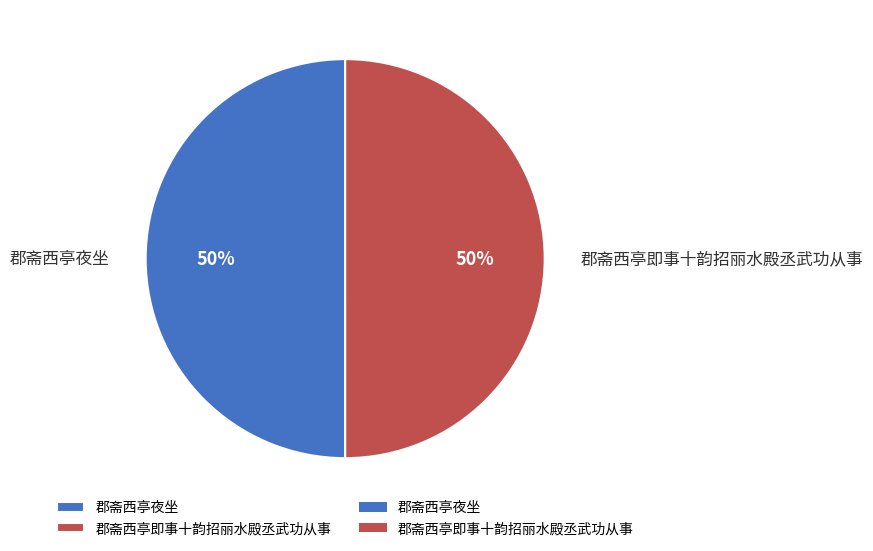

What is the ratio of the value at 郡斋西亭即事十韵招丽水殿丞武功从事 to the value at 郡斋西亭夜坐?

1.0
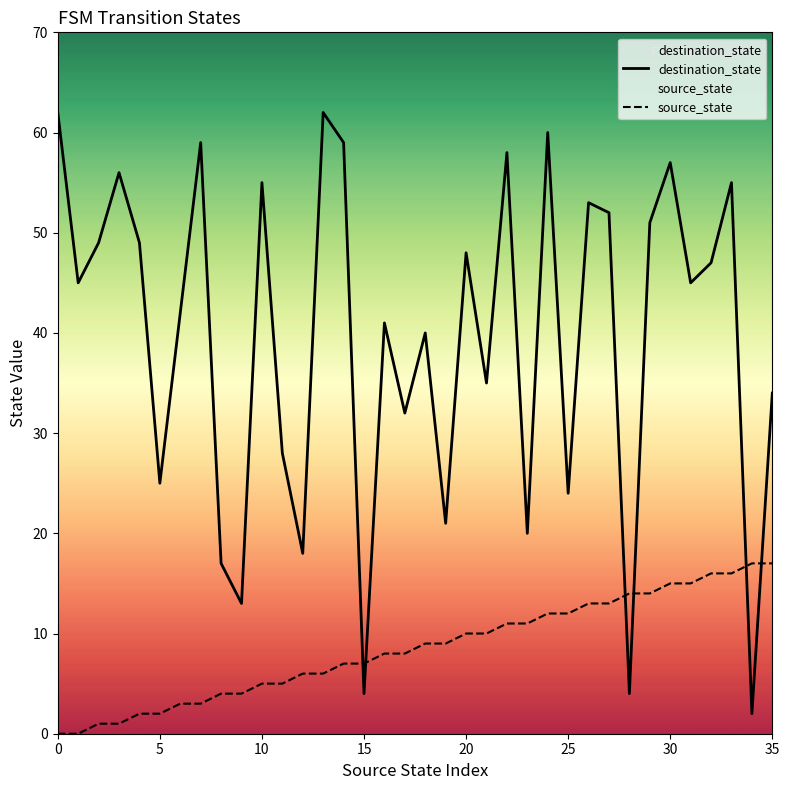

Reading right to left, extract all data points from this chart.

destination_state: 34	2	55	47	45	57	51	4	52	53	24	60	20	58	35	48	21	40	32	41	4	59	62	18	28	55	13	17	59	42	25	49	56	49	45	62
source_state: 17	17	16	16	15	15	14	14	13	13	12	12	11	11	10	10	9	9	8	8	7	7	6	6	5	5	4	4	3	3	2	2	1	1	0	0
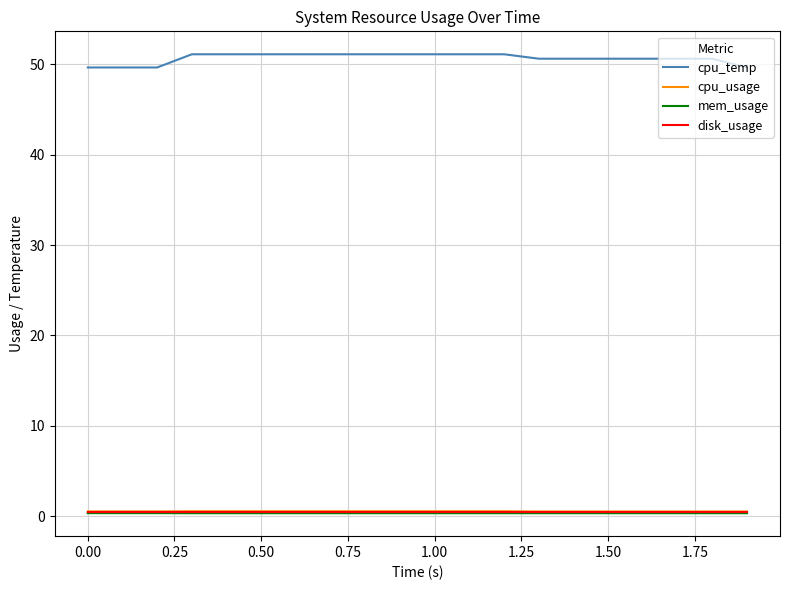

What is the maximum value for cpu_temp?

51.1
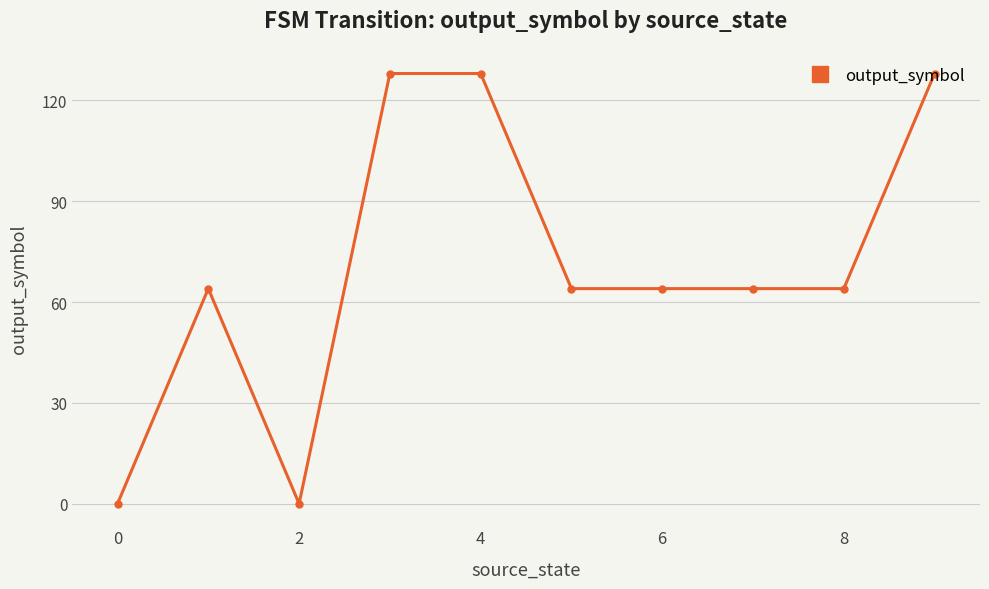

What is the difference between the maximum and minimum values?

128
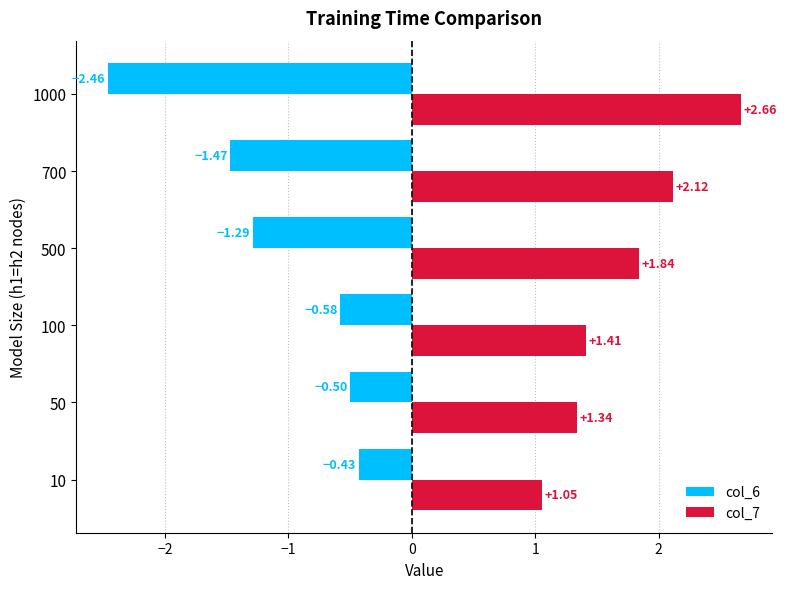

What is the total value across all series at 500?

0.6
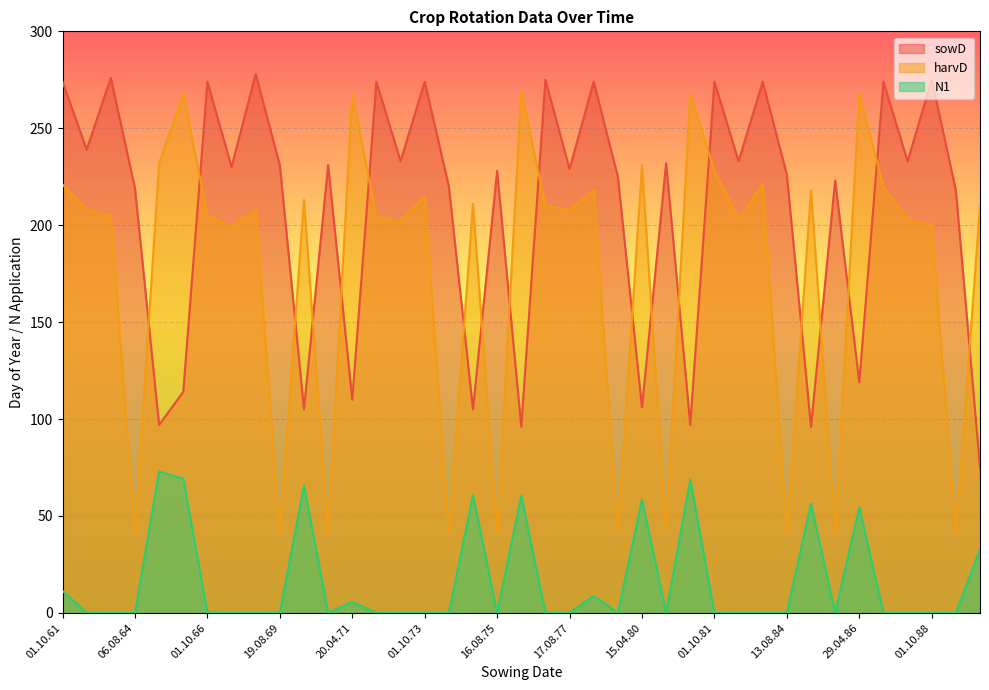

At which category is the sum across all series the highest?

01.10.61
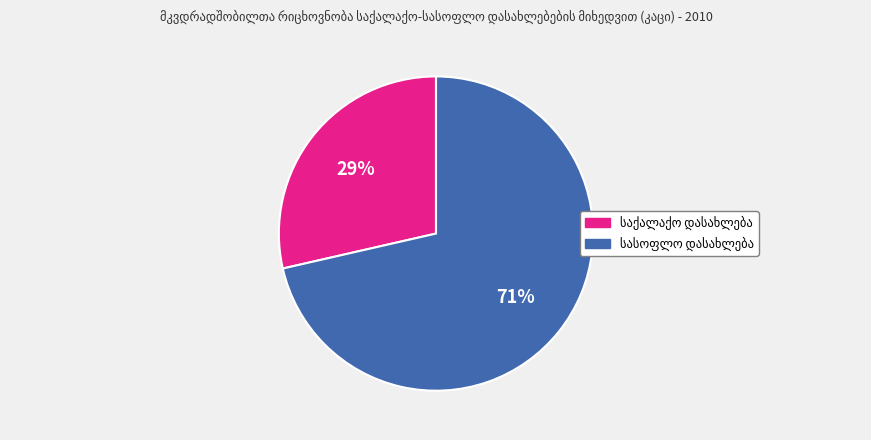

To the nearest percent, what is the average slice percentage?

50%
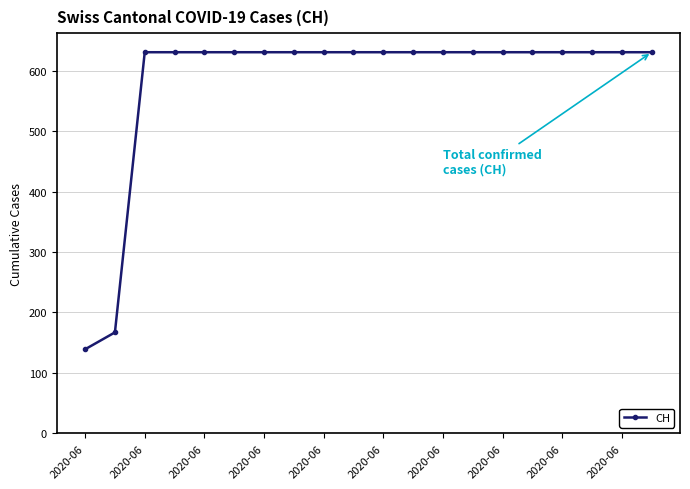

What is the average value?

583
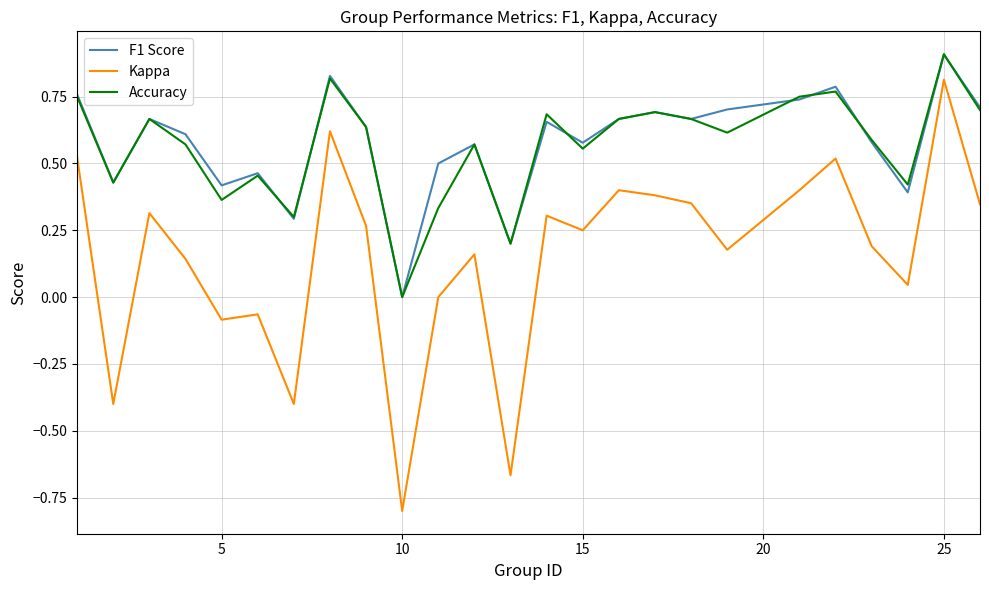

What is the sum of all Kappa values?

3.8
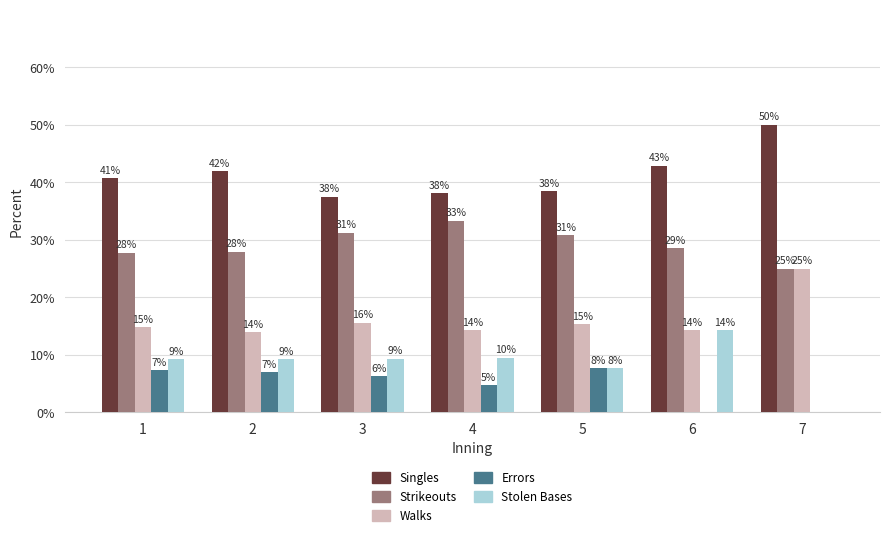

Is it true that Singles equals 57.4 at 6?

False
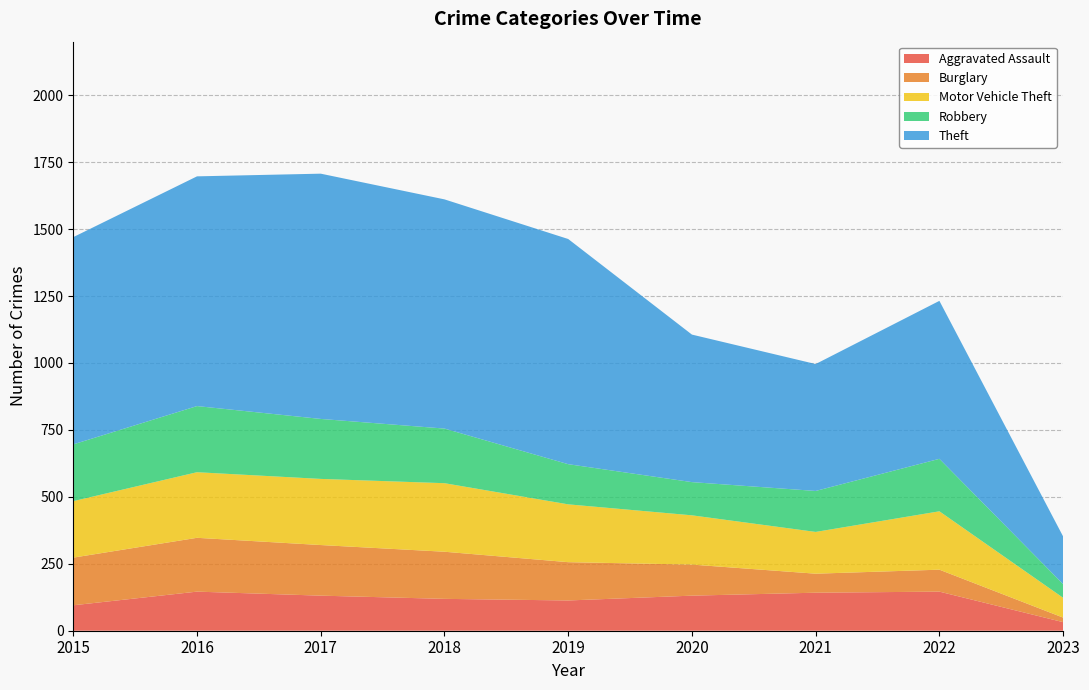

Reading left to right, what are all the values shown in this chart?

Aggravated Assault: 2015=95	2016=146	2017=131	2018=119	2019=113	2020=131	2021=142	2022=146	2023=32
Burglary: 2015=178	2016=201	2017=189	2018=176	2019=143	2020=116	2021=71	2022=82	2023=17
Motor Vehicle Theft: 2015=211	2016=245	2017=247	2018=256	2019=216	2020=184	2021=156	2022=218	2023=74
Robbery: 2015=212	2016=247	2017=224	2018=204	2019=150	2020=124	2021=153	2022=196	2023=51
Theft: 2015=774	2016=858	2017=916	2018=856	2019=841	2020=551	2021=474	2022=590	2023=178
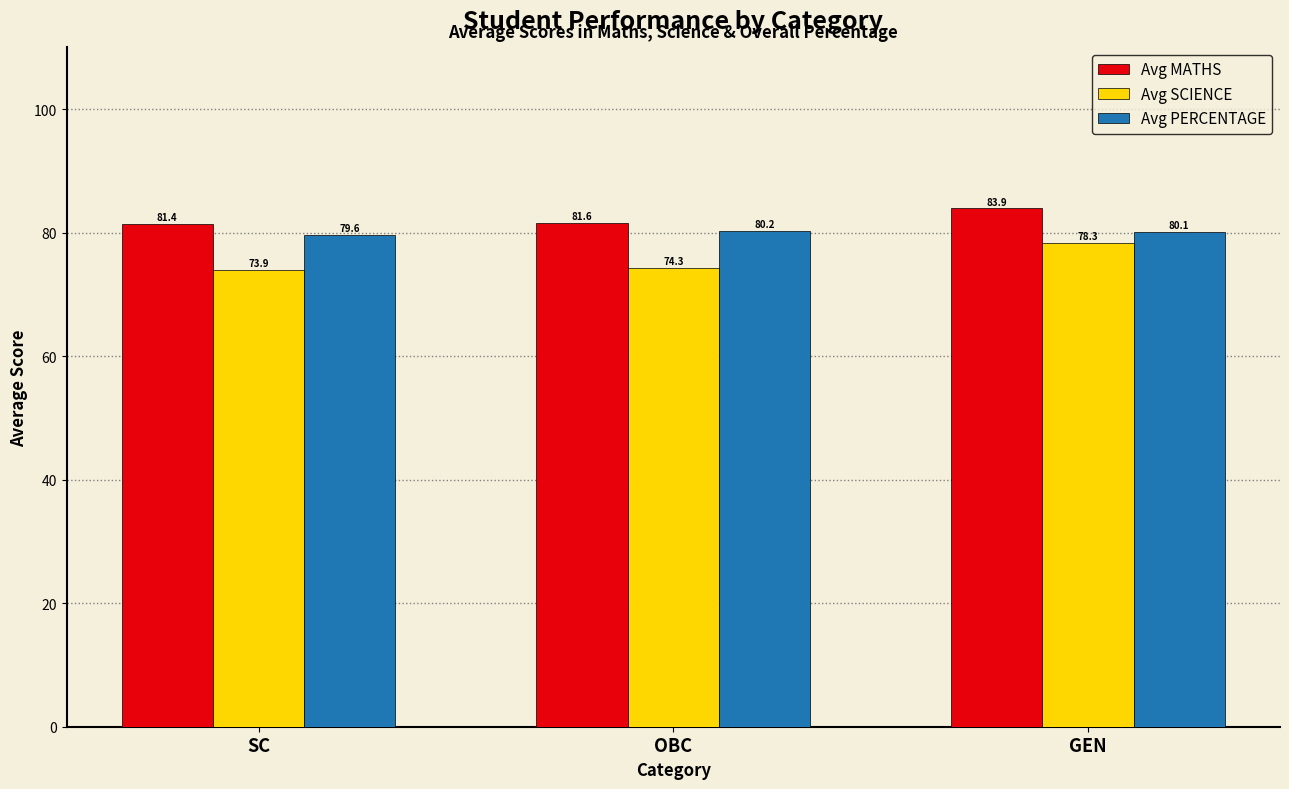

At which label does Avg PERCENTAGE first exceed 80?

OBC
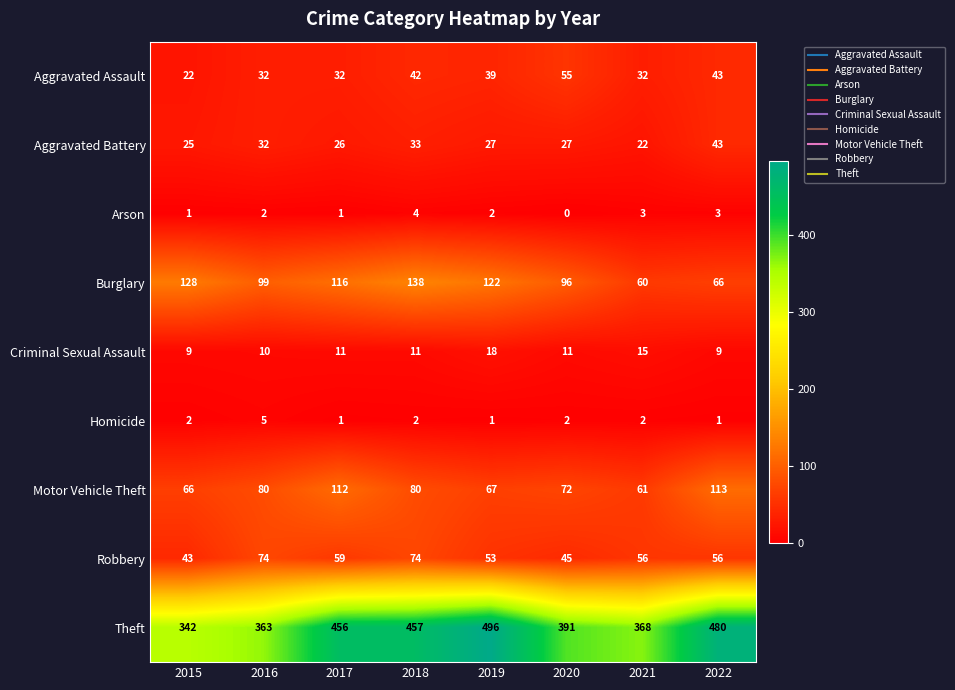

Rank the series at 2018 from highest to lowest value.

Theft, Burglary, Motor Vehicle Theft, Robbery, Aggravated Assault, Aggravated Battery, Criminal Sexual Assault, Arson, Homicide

### WHAT NEEDS TO BE DONE
Copy out every one of the records above word for word, leaving out the picture lines.

### REPLY TO THE EXERCISE
What is the ratio of the value at 郡斋西亭即事十韵招丽水殿丞武功从事 to the value at 郡斋西亭夜坐?

1.0

Reading right to left, extract all data points from this chart.

destination_state: 34	2	55	47	45	57	51	4	52	53	24	60	20	58	35	48	21	40	32	41	4	59	62	18	28	55	13	17	59	42	25	49	56	49	45	62
source_state: 17	17	16	16	15	15	14	14	13	13	12	12	11	11	10	10	9	9	8	8	7	7	6	6	5	5	4	4	3	3	2	2	1	1	0	0

What is the maximum value for cpu_temp?

51.1

What is the difference between the maximum and minimum values?

128

What is the total value across all series at 500?

0.6

At which category is the sum across all series the highest?

01.10.61

To the nearest percent, what is the average slice percentage?

50%

What is the average value?

583

What is the sum of all Kappa values?

3.8

Is it true that Singles equals 57.4 at 6?

False

Reading left to right, what are all the values shown in this chart?

Aggravated Assault: 2015=95	2016=146	2017=131	2018=119	2019=113	2020=131	2021=142	2022=146	2023=32
Burglary: 2015=178	2016=201	2017=189	2018=176	2019=143	2020=116	2021=71	2022=82	2023=17
Motor Vehicle Theft: 2015=211	2016=245	2017=247	2018=256	2019=216	2020=184	2021=156	2022=218	2023=74
Robbery: 2015=212	2016=247	2017=224	2018=204	2019=150	2020=124	2021=153	2022=196	2023=51
Theft: 2015=774	2016=858	2017=916	2018=856	2019=841	2020=551	2021=474	2022=590	2023=178

At which label does Avg PERCENTAGE first exceed 80?

OBC

Rank the series at 2018 from highest to lowest value.

Theft, Burglary, Motor Vehicle Theft, Robbery, Aggravated Assault, Aggravated Battery, Criminal Sexual Assault, Arson, Homicide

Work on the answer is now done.